Bel. It does indeed, my dear; his barbarous carriage to you yesterday made me hope you ne’er would see him more, and the very next day to find him here again provokes me strangely; but, because I know you love him, I have done.

Dor. You have reproached me handsomely, and I deserve it for coming hither; but—

Pert. You must expect it, sir; all women will hate you for my lady’s sake.

Dor. [aside to BELINDA]. Nay, if she begins too, ’tis time to fly; I shall be scolded to death else. I am to blame in some circumstances, I confess; but as to the main, I am not so guilty as you imagine. I shall seek a more convenient time to clear myself.

Lov. Do it now! what impediments are here?

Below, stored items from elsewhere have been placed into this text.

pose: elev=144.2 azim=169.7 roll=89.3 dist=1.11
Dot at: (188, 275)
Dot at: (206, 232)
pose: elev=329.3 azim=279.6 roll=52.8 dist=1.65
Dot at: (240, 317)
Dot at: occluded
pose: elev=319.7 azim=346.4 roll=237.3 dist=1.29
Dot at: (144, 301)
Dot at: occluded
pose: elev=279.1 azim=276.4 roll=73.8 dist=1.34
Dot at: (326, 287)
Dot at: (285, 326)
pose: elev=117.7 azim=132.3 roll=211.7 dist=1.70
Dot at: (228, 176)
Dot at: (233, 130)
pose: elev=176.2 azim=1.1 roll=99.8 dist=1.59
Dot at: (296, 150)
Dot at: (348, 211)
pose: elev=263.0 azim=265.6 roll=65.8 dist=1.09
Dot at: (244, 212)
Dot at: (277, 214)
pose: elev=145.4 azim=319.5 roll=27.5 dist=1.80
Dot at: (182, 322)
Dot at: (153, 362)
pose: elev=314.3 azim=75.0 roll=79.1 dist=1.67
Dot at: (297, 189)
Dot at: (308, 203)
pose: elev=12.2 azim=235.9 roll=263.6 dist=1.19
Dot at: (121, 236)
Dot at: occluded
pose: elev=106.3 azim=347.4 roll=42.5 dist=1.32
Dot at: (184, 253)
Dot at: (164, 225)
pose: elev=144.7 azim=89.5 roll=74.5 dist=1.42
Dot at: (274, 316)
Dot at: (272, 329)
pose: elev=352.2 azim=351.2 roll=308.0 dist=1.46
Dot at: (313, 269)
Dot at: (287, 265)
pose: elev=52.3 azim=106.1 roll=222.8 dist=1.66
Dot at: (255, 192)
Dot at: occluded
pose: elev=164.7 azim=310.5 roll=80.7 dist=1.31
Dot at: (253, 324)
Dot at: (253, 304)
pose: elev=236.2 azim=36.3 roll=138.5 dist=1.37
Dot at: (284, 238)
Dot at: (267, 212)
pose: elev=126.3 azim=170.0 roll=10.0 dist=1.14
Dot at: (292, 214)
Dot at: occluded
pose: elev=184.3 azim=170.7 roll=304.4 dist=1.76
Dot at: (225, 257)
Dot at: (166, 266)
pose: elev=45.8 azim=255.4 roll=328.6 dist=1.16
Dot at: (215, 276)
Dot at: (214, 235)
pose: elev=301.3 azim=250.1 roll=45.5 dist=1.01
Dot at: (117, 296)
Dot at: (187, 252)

Dor. I want time, and you want temper.

Lov. These are weak pretences!

Dor. You were never more mistaken in your life, and so farewell.

[DORIMANT flings off.

Lov. Call a footman, Pert, quickly; I will have him dogged.

Pert. I wish you would not for my quiet and your own.

Lov. I’ll find out the infamous cause of all our quarrels, pluck her mask off, and expose her barefaced to the world.

Bel. [aside]. Let me but escape this time I’ll never venture more.

Lov. Belinda! you shall go with me.

Bel. I have such a heaviness hangs on me with what I did this morning, I would fain go home and sleep, my dear.

Lov. Death and eternal darkness! I shall never sleep again. Raging fevers seize the world, and make mankind as restless all as I am! [Exit LOVEIT.

Bel. I knew him false, and helped to make him so. Was not her ruin enough to fright me from the danger? It should have been, but love can take no warning. [Exit BELINDA.

SCENE II.—Lady TOWNLEY’S house

Enter MEDLEY, YOUNG BELLAIR, Lady TOWNLEY. EMILIA, and Chaplain.

Med. Bear up, Bellair, and do not let us see that repentance in thine we daily do in married faces.

Lady Town. This wedding will strangely surprise my brother when he knows it.

Med. Your nephew ought to conceal it for a time, madam, since marriage has lost its good name; prudent men seldom expose their own reputations till ’tis convenient to justify their wives.

O. Bell. [without]. Where are you all there? Out, adod, will nobody hear?